/foundation

Data, and its history, via change requests

Primary LanguagePythonGNU Affero General Public License v3.0AGPL-3.0

copernic: awesome data store

alpha

data

Abstract

copernic is web application that is (mostly) implemented with Python programming language. It is supported by a database that is a triple store versioned. It is possible to do time traveling queries at any point in history while still being efficient to query and modify the latest version. The versioned triple store is implemented using a novel approach dubbed generic tuple store. copernic goal is to demonstrate that versioned databases allow to implement workflows that ease cooperation.

Keywords

  • data management system
  • data science
  • knowledge base
  • open data
  • python programming language
  • quality assurance
  • reproducible science
  • version control system

Introduction

Versioning in production systems is a trick everybody knows about whether it is through backup, logging systems and ad-hoc audit trails. It allows to inspect, debug and in worst cases rollback to previous states. There is not need to explain the great importance of versioning in software management as tools like git, mercurial, and fossil have shaped modern computing.

Having the power of versioning open the door to manyfold applications. Like, it allows to implement a mechanic similar to github's pull requests and gitlab's merge requests in many products. That very mechanic is explicit about the actual human workflow in entreprise settings, in particular, when a person validates a change made by another person.

The versioned triple store make the implementation of such mechanics more systematic and less error prone as the implementation can be shared across various tools and organisations.

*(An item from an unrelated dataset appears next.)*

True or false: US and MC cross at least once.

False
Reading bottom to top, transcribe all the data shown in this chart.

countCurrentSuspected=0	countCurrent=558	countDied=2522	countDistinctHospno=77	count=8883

copernic takes the path of versioning data and apply the change-request mechanic to collaborate around the making of a knowledge base, similar in spirit to WikiData and inspired from existing data management systems like CKAN.

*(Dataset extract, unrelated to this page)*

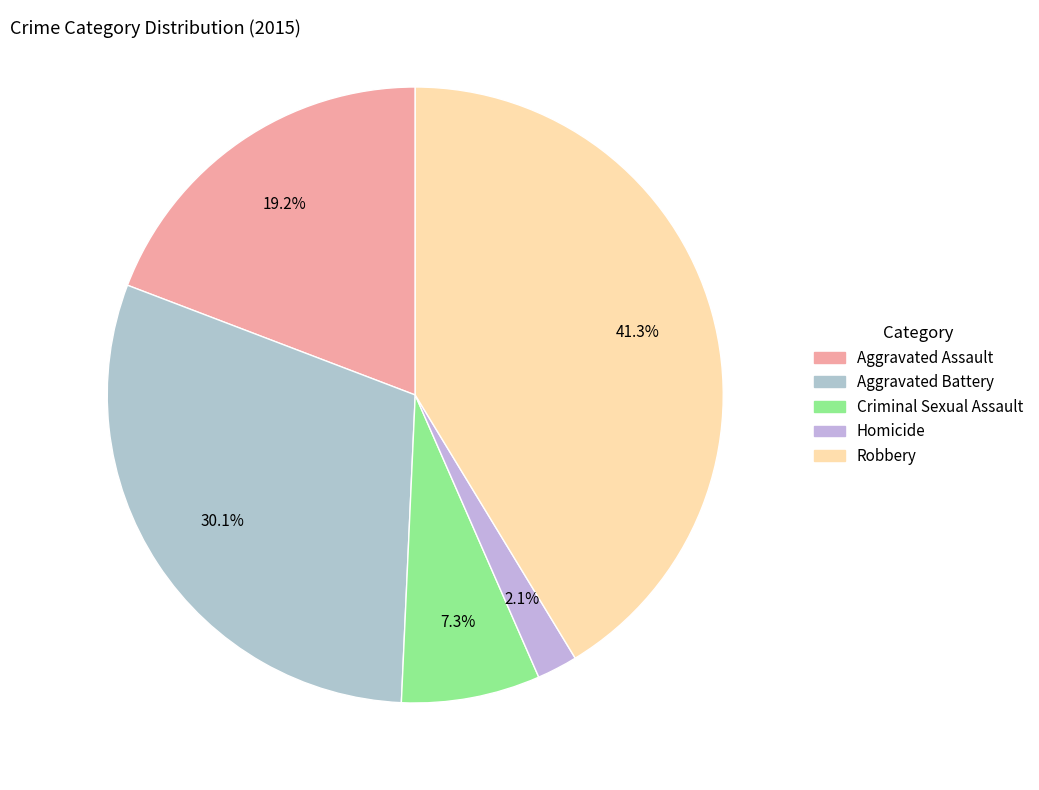

Rank the categories by value from lowest to highest.

Homicide, Criminal Sexual Assault, Aggravated Assault, Aggravated Battery, Robbery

The use of a version control system to store open data is a good thing as it draws a clear path for reproducible science. But none, meets all the expectations. copernic aims to replace the use of git and make practical cooperation around the creation, publication, storage, re-use and maintenance of knowledge bases that are possibly bigger than memory. Resource Description Framework (RDF) offers a good canvas for cooperation around open data but there is no solution that is good enough according to Collaborative Open Data versioning: a pragmatic approach using Linked Data, by Canova et al.

copernic use a novel approach to store triples in an ordered key-value store. It use FoundationDB database storage engine to deliver a pragmatic versatile ACID-compliant versioned triple store where people can cooperate around the making of knowledge. copernic only stores changes between versions. It has also a snapshot of the latest version. copernic does not rely on the theory of patches introduced by Darcs but re-use some its vocabulary. copernic is the future.